As a pastor, I am surrounded by covenantal relationships. I have a covenant with God in my own personal spiritual life, a covenant with my wife to remain faithful until death parts us, a covenant with God to care for the children I have been entrusted with as a parent, a covenant with God to care for the people I minister with in my appointment as a minister, a covenant with the Maine Federated Church to support this local church, a covenant exists between the United Methodist Church and the Maine Federated Church that sets the guidelines for how the church cares for me and the parsonage in which I live, a covenant with the United Church of Christ to minister on their behalf in this community, a covenant between myself and other United Methodist Elders in my Conference’s Order of Elders, a covenant between myself and all pastors and deacons that serve within our common denomination, and finally a covenant with myself. Like I said, there’s a lot of covenant relationships in my life.

If that run-on sentence above doesn’t prove the point that it makes sense that I think about covenant a lot, then let me just assure you that I do think seriously about covenant and covenantal requirements often. Covenants are often conflicting and challenging.
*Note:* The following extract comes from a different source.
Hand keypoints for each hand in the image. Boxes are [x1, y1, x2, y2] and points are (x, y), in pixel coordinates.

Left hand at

Which covenant takes priority on a daily basis? Do I spend another night away this month at another meeting or do I spend time with my children who sometimes don’t really see me except an hour a day some weeks? Do I sit in the office and wait for someone to come by the church or go visit people who cannot leave their homes? Do I blog about the nature of covenant or do I spend another few hours writing letters to church members? Covenants are complicated.

Genesis 15 lays out a sign of the covenant that is quite gruesome. Animals are split into two pieces and in the midst of the night a flaming torch and a smoking fire pot pass between the two lines of animal parts. It seems a bit gross, but the reality behind the imagery is even more frightening. In covenantal language, the promise is made. May I become like these animals (split in two) if I break this covenant. The severity of the response to a break in covenant is intentionally graphic, intentionally troubling, and intentionally recorded for the people so that they understand the importance of their covenant with God.
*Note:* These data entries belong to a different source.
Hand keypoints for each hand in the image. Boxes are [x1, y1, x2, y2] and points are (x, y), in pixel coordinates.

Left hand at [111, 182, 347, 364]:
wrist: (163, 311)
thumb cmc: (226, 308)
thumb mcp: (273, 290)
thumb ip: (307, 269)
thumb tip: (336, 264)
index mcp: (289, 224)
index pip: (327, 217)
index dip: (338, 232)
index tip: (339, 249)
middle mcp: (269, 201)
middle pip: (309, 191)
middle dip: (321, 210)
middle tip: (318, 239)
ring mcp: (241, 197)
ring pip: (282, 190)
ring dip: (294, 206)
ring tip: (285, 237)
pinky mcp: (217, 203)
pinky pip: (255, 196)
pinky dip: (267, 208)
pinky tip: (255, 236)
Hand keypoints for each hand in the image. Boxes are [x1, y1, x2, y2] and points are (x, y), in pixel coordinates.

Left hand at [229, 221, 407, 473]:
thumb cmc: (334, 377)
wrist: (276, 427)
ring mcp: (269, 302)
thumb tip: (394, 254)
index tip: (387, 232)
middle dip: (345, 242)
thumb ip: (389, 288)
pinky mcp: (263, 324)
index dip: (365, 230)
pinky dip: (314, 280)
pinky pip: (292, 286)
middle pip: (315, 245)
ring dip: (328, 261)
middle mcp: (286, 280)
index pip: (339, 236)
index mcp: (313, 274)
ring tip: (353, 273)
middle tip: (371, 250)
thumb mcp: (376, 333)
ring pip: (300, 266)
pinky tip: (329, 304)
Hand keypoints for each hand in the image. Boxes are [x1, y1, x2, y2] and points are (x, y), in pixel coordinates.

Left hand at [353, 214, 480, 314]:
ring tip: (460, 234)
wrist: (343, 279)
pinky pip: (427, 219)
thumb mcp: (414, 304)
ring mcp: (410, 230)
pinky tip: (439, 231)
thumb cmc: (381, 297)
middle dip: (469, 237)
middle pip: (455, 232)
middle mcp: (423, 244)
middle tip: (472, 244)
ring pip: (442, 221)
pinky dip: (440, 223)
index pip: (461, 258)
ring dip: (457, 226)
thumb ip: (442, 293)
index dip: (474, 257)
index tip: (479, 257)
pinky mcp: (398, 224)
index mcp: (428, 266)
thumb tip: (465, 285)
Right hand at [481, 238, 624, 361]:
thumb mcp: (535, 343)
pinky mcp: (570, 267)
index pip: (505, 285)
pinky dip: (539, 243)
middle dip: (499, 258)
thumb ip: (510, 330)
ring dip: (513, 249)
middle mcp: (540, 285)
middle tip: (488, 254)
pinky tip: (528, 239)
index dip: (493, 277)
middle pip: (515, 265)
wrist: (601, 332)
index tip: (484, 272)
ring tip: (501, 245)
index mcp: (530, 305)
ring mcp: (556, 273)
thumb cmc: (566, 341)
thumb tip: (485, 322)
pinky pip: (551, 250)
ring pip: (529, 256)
So, being surrounded by covenants, what do we do? Do we look at our relationship with God as being so important that we might be divided in two if we were to break it? Do we look at our relationship in the marriage covenant as being so powerfully binding? I have never been divorced, but many of the people I know who have been through the process refer to it as being a traumatic and spiritually violent process—almost as if they were torn in two. Do we look at our relationships we share with our beloved family in the church the same way? I know few places where a falling out can be as traumatic as in a church. Hearts break in those circumstances.

In honesty, where I found myself pondering covenant a lot this week was while thinking about the United Methodist Church. Are we facing a breaking in covenant as a whole? Have we been so brutally biased in our approaches to each other, to the looming conversations, and in our application of church politics that we have missed basic concepts such as loving each other? Has a lack of love led to a breaking of covenant? Are we tearing ourselves apart in some literally testimony to the concept that broken covenant leads to torn relationship and a torn body split in two?

As we go through this season of resurrection, what does it mean to go forward in covenant with a God who moves past death into life? There is much to ponder this Eastertide. I pray that we all go forward with love and peace.